---------- Ausgewählter Text
In dem Talk, der die Thesen aus Scheers letzten Buch „Der energEthische Imperativ“ kritisch hinterfragt und weitgehend für gelungen befindet, wurde deutlich: es geht bei der ganzen Sache um mehr als nur eine neue Form der Energieversorgung. Es geht auch um eine Entscheidung über die Gesellschaft, in der wir leben wollen. Es geht um das Maß an Demokratie und Autonomie, das wir wünschen – und dem wir gerecht werden müssen. Zentral oder dezentral? – das ist eben eine Frage mit viel Sprengkraft. Vor allem für die „Altversorger“, wie man auf dem Podium die heutigen Energiekonzerne gerne nennt.

Dass der Menschheit nur noch wenige Jahre bleiben, um eine noch nie da gewesene Katastrophe zu verhindern, muss auf dem Podium niemand mehr betonen. Das Publikum weiß Bescheid. Neu ist ihnen wohl nur die Verantwortung, die auf sie zukommt: Die These Hermann Scheers, dass nur die Bürger selbst das System umstülpen können – nämlich von unten, ist eine dramatische Bankrotterklärung für die politisch Handelnden und dennoch findet sie erschreckend einhellige Zustimmung auf dem Podium.
--------------------
▸ **Pflichtaufgabe**: Gib aus dem ausgewählten Text den Abschnitt von "In dem Talk, der" bis einschließlich "Energiekonzerne gerne nennt." wortgetreu aus.
---------- Bereitgestellte Datensätze
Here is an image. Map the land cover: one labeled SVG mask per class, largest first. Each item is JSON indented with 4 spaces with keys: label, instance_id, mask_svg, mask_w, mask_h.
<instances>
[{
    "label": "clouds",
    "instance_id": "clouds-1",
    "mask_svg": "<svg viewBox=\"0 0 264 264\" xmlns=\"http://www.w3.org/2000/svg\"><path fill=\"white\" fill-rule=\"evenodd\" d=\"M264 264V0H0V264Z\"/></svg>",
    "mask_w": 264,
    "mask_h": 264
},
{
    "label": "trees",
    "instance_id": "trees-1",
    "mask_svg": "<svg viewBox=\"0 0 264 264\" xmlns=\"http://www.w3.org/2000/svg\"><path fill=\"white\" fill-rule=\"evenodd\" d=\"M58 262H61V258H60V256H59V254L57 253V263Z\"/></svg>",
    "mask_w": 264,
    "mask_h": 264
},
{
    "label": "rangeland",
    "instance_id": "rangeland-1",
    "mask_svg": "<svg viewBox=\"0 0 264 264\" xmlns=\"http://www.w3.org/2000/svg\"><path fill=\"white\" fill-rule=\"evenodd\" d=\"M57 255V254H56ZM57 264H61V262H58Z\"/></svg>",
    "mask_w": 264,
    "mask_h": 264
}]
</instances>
--------------------
---------- Bereitgestellte Datensätze
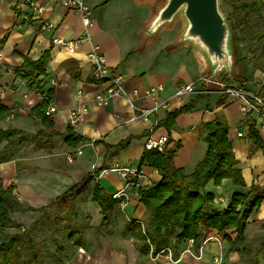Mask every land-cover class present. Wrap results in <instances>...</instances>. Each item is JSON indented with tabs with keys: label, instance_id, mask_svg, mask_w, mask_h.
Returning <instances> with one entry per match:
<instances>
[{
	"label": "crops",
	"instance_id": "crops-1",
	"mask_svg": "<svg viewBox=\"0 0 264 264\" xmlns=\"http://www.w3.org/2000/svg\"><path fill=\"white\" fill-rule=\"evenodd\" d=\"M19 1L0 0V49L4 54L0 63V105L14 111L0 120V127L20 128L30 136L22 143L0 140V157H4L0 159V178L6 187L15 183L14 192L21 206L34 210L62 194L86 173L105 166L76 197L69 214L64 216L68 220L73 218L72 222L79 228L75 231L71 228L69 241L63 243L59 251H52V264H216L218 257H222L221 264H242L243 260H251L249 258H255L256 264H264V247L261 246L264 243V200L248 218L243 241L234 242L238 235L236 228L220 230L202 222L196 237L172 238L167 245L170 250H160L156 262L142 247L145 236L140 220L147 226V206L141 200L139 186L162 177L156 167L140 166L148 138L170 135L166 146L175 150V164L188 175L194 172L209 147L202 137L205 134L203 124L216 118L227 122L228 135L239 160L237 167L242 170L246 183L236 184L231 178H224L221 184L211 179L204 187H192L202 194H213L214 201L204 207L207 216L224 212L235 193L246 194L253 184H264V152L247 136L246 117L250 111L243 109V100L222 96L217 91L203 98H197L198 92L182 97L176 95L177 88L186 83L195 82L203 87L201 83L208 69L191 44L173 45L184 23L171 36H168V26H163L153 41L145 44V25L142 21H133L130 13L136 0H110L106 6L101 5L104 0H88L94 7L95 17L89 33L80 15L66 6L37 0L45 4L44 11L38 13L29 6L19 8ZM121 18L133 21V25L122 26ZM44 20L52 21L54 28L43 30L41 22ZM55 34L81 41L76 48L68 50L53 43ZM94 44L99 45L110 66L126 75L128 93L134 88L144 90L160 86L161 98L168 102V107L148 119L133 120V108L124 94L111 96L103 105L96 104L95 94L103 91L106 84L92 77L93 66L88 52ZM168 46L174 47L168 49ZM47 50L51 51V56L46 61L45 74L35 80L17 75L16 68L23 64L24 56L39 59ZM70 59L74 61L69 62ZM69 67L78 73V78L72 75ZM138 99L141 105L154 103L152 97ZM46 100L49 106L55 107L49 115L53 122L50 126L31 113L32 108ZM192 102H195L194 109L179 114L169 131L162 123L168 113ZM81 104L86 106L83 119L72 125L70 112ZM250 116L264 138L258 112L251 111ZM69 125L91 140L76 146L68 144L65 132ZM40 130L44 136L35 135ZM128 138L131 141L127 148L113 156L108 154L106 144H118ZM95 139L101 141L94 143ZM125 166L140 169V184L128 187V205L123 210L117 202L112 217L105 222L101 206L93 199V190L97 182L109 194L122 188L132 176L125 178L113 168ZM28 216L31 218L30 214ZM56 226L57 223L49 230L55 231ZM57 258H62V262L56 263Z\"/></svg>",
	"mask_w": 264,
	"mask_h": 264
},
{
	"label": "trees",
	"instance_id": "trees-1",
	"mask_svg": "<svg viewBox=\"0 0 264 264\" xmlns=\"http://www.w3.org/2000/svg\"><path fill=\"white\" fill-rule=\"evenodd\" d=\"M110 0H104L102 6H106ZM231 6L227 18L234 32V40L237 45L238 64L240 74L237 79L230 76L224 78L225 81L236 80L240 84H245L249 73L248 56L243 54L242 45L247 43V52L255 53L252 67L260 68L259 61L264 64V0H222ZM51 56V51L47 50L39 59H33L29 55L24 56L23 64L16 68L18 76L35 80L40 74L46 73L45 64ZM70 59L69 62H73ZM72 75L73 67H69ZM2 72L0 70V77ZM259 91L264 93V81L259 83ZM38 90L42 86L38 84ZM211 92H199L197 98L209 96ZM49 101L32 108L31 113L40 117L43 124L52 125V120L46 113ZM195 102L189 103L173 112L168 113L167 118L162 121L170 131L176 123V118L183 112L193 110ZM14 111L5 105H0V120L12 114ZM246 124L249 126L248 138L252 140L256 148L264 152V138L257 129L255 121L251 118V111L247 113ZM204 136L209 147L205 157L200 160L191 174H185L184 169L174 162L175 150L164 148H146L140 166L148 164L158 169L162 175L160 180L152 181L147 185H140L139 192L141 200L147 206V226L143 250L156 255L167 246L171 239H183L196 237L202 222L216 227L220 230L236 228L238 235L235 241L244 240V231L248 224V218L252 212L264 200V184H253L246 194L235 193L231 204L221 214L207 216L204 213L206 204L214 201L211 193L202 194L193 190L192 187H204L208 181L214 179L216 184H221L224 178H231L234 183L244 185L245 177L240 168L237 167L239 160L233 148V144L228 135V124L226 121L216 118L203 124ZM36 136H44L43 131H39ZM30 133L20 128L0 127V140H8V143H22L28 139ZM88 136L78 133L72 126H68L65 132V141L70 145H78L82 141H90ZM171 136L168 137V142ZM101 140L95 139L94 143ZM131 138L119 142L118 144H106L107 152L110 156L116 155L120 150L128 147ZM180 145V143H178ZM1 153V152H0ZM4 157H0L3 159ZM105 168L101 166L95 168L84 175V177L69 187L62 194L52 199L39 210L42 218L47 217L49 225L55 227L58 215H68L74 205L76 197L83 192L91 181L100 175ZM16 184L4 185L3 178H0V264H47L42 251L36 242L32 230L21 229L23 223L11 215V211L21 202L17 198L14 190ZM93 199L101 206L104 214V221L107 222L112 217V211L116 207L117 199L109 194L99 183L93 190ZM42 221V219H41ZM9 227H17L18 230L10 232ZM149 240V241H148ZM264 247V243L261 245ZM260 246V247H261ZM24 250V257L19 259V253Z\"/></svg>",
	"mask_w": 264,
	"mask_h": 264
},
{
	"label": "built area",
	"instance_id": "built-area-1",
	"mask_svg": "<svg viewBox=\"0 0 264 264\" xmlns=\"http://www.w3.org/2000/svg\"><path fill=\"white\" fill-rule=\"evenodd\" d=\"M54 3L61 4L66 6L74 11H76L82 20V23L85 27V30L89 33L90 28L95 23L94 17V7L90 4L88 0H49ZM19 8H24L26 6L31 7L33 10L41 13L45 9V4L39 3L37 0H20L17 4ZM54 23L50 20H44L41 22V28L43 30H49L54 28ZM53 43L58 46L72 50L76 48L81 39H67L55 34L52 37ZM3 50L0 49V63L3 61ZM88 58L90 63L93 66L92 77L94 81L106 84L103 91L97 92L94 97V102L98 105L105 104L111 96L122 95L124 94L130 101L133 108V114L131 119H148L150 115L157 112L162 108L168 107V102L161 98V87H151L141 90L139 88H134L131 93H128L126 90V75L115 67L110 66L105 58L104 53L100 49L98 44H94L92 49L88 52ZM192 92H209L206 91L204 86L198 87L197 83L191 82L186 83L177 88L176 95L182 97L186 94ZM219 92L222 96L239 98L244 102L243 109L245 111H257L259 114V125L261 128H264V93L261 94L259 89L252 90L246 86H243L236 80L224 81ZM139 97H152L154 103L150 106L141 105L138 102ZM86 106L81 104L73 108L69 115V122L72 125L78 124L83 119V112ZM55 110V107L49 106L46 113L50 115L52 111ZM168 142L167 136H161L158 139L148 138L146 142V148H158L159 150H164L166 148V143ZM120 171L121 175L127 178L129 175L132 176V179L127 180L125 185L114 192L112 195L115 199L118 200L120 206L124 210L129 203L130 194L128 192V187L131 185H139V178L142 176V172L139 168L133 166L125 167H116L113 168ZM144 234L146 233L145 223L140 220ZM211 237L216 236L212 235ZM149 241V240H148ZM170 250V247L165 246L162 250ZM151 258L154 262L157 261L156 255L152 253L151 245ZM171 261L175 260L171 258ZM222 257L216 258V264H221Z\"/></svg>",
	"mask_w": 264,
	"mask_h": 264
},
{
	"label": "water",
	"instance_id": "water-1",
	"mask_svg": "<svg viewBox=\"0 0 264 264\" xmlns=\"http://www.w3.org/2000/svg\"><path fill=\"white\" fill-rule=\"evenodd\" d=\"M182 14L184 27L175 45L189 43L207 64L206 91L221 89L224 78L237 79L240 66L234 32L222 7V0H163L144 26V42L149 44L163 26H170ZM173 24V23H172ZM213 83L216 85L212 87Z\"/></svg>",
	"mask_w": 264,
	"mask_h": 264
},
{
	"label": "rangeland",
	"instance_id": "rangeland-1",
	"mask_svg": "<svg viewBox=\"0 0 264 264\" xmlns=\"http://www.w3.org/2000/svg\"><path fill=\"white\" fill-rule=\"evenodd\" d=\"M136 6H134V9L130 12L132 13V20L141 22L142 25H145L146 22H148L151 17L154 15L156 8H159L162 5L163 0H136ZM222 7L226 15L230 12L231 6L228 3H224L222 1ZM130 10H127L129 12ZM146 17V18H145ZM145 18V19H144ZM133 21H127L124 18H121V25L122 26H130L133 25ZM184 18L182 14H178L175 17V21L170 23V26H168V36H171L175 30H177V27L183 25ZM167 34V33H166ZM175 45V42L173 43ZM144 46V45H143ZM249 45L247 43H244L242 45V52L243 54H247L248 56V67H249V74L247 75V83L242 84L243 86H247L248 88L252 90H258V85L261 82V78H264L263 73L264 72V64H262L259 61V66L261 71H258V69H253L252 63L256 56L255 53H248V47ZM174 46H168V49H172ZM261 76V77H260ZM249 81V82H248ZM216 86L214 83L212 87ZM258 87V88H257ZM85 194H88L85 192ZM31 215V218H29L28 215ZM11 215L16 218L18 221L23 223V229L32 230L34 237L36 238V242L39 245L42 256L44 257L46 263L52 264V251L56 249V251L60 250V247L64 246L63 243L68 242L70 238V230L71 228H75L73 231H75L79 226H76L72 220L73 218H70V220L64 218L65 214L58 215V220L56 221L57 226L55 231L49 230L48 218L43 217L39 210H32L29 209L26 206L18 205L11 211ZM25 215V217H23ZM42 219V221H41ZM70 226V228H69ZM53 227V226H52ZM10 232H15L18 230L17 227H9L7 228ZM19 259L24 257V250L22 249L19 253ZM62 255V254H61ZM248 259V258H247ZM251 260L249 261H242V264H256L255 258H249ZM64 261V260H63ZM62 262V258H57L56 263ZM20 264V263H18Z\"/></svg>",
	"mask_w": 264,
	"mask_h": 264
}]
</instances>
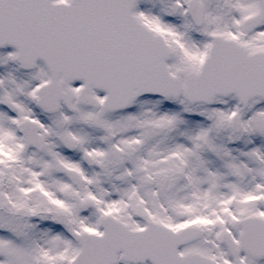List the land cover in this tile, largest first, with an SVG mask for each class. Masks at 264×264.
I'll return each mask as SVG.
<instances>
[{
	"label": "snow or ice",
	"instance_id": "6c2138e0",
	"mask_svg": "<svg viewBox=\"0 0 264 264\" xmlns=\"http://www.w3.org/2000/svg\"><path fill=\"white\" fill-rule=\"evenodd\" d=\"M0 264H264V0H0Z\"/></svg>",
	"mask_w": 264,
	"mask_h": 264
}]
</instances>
--------------------
---------- Bereitgestellte Datensätze
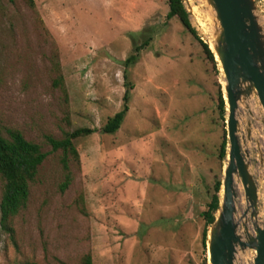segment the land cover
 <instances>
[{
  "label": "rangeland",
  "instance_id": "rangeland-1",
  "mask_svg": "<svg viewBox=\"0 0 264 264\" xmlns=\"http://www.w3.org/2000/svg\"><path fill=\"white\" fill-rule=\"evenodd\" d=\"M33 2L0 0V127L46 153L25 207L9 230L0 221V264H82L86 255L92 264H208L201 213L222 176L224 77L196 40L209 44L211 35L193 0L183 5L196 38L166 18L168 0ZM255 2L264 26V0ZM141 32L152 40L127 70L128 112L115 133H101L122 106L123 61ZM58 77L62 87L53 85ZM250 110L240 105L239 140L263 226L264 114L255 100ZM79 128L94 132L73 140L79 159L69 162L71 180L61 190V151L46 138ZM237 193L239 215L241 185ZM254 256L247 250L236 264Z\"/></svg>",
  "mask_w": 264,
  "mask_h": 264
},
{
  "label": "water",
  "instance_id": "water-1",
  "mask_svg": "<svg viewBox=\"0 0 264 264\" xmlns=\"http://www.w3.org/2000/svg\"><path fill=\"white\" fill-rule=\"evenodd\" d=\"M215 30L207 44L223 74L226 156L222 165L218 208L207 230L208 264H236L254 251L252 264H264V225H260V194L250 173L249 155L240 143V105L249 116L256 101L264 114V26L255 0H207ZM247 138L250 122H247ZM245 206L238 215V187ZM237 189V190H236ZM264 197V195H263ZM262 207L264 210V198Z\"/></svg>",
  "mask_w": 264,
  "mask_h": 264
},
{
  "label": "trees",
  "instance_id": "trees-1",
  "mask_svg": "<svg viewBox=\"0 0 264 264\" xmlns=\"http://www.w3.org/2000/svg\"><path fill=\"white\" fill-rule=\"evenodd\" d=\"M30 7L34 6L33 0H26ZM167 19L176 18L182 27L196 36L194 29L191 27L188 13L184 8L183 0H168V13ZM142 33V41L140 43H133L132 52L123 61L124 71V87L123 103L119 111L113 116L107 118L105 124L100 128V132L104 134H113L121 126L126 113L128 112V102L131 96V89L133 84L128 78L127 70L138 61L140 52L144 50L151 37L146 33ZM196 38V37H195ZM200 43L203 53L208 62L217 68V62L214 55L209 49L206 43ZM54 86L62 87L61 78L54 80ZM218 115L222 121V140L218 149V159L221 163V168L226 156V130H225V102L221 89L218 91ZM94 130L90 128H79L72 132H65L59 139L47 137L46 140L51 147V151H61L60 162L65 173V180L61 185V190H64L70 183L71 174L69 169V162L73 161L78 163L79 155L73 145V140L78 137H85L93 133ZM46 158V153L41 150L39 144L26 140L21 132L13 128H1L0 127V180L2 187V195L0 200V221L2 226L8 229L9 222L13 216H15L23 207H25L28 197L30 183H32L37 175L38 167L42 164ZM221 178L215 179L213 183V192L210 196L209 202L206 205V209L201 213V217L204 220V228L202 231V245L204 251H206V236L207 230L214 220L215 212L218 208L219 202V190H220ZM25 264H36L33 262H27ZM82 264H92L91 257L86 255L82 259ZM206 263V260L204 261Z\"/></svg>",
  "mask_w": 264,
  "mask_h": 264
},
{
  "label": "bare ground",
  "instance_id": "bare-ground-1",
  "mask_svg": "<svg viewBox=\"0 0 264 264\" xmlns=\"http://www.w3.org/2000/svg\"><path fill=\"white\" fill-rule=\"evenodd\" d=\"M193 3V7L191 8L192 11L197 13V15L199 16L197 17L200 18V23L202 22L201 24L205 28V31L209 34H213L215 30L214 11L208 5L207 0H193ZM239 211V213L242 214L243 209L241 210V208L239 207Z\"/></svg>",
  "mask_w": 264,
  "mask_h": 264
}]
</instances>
--------------------
▸ **Antwort**:
In dem Talk, der die Thesen aus Scheers letzten Buch „Der energEthische Imperativ“ kritisch hinterfragt und weitgehend für gelungen befindet, wurde deutlich: es geht bei der ganzen Sache um mehr als nur eine neue Form der Energieversorgung. Es geht auch um eine Entscheidung über die Gesellschaft, in der wir leben wollen. Es geht um das Maß an Demokratie und Autonomie, das wir wünschen – und dem wir gerecht werden müssen. Zentral oder dezentral? – das ist eben eine Frage mit viel Sprengkraft. Vor allem für die „Altversorger“, wie man auf dem Podium die heutigen Energiekonzerne gerne nennt.